Evaluate existing HEDIS and quality measure analytics and assess vendors’ ability to support the reporting requirements of the state value-based payment models.
Evaluate qualification of state Medicaid models as part of Other-Payer Advanced APM for Medicare Access and the CHIP Reauthorization Act of 2015 (MACRA). This will help the Medicaid MCO provider networks to potentially qualify for greater Medicare payments. These can act as incentives for those networks to also participate in Medicaid value-based models.
Slightly more than 17% of Medicaid payments are being made under value-based programs, so there is room for growth and an incentive to catalyze it from various CMS programs. These include the Delivery System Reform Incentive Payment (DSRIP) program and the State Innovation Model (SIM), which reward healthcare organizations for experimenting with programs that improve outcomes while reducing costs through coordinated care delivery, and for focusing on population health outside of traditional clinical care pathways. As of April 2020, $55.4 billion in state and federal funds was approved for such efforts. Twelve states have implemented DSRIP or DSRIP-like programs that invest in provider-led projects designed to advance statewide delivery system reform goals: Arizona, California, Kansas, Massachusetts, New Hampshire, New Jersey, New Mexico, New York, Oregon, Rhode Island, Texas and Washington.

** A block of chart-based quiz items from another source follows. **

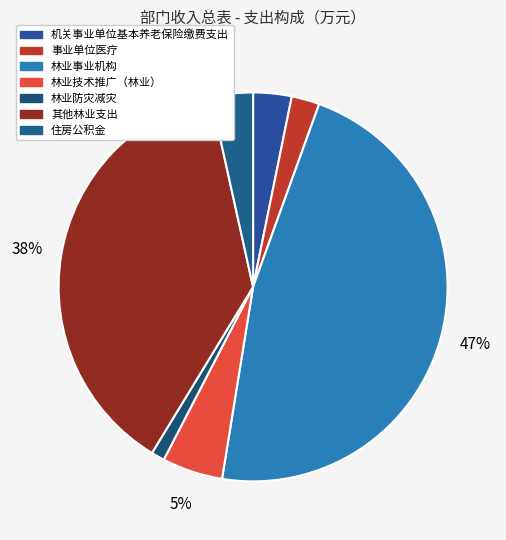

Is it true that 其他林业支出 is 38% of the pie?

True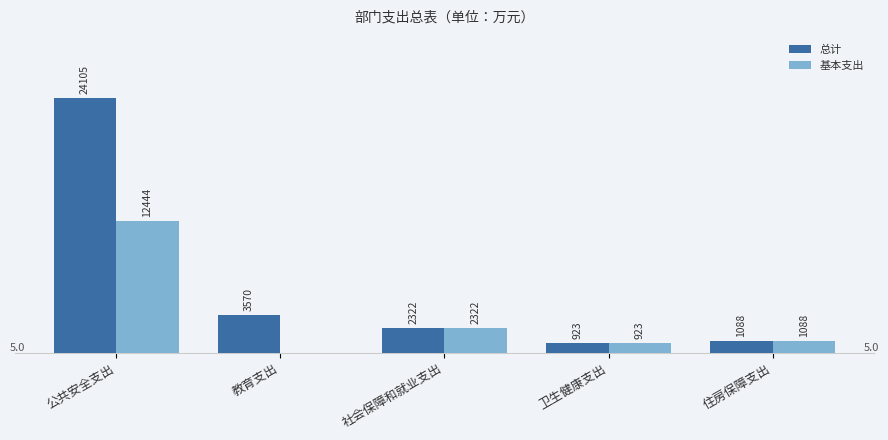

What is the average value of the 总计 series?

6401.7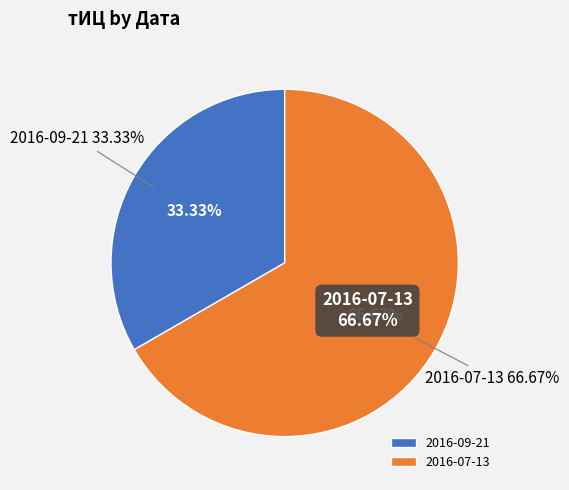

Between 2016-09-21 and 2016-07-13, which is larger?

2016-07-13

With CMS indicating that it may not approve new DSRIP programs or renew existing ones, states are also exploring directed payment arrangements under 42 CFR 438.6(c) to continue supporting these payment reforms.
Payer organizations that are able to collect and report quality data required by APMs and value-based reimbursements will be in a strong position to partner with states on these initiatives and create new sources of revenue even as they change how care is delivered.